Formation of millimetric-scale aggregates and associated retention of 13C-15N-labelled residues are greater in subsoil than topsoil.

Poirier, V., Angers, D.A., et Whalen, J.K. (2014). « Formation of millimetric-scale aggregates and associated retention of 13C-15N-labelled residues are greater in subsoil than topsoil. », Soil Biology & Biochemistry, 75, p. 45-53. doi : 10.1016/j.soilbio.2014.03.020  Accès au texte intégral (en anglais seulement)

Résumé

La décomposition de résidus frais de cultures mène rapidement à la formation de macroagrégats de sol hydrostables. L’effet de la concentration initiale de carbone organique du sol (COS) sur la macroagrégation demeure mal connu, et les conséquences pour la rétention à court terme de C et N des résidus de culture sont inconnues.
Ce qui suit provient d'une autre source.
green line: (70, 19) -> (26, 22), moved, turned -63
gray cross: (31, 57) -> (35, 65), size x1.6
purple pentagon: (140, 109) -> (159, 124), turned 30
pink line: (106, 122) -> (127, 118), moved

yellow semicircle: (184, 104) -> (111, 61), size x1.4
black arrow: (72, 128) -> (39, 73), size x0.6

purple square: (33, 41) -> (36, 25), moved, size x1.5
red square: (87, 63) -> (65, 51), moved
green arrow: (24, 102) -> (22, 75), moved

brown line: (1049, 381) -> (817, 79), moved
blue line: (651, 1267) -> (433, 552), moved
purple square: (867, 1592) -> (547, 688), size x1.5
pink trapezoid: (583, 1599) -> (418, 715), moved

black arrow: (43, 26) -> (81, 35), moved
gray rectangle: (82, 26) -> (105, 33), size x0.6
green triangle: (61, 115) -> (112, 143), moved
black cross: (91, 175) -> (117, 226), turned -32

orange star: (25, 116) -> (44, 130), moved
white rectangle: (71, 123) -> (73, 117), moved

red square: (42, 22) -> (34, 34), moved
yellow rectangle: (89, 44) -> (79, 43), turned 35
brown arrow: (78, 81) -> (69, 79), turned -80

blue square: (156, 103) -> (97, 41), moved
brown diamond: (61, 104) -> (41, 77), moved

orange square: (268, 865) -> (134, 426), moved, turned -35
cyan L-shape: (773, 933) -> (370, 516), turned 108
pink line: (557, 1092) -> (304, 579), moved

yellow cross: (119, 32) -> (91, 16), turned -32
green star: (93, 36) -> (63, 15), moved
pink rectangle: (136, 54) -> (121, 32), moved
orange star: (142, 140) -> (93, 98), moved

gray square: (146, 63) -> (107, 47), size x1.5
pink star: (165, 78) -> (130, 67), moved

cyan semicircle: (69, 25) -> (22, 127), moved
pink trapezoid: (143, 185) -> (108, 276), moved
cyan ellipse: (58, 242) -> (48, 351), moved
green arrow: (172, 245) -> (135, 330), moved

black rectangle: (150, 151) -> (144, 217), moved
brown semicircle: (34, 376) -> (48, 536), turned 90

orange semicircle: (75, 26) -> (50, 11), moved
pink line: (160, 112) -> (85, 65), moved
Dans le cadre d’une expérience d’incubation de 51 jours en laboratoire, nous avons étudié l’incorporation de C et de N dans les macroagrégats hydrostables d’échantillons de couche superficielle riche en COS et de couche profonde pauvre en COS lorsqu’ils sont amendés avec des résidus de maïs marqués au 13C–15 à raison de 40 g de C des résidus kg1 sol. La formation de macroagrégats hydrostables par unité de C des résidus ajoutés était supérieure dans la couche profonde pauvre en COS que dans la couche superficielle riche en COS. De gros macroagrégats (>1 000 μm) dans la couche profonde pauvre en COS ont été enrichis en 13C et 15N dans les fractions du sol constituées de matière organique particulaire (MOP, >50 μm) et de particules fines (<50 μm) comparativement à la couche superficielle riche en COS. Nous supposons que la rétention de C et de N des résidus dans les fractions du sol constituées de MOP et de particules fines dans les macroagrégats hydrostables est causée par l’occlusion à grande échelle de matériau grossier et par l’adsorption à petite échelle de substances organiques présents en même temps dans le sol. Même si la masse de macroagrégats hydrostables se stabilisait avec un apport élevé de résidus, l’accumulation de 13C et 15N dans les fractions du sol constituées de MOP et de particules fines s’est poursuivie pendant toute l’incubation, et les macroagrégats hydrostables ne sont pas devenus saturés en C et en N dans le court terme. Les mécanismes possiblement en cause lorsque les apports augmentent comprennent 1) enrobage des macroagrégats avec les produits de décomposition des résidus, 2) renouvellement continu des macroagrégats et 3) plus grande stabilité et formation de gros macroagrégats. Dans ce sol argileux lourd, les macroagrégats représentent une fraction du sol dynamique qui accumule des MOP et des composés organiques de matières végétales en décomposition. Nous concluons que la présence de surfaces minérales non saturées dans la couche profonde pauvre en COS a favorisé la formation de macroagrégats hydrostables millimétriques et la rétention à court terme de C et de N des résidus.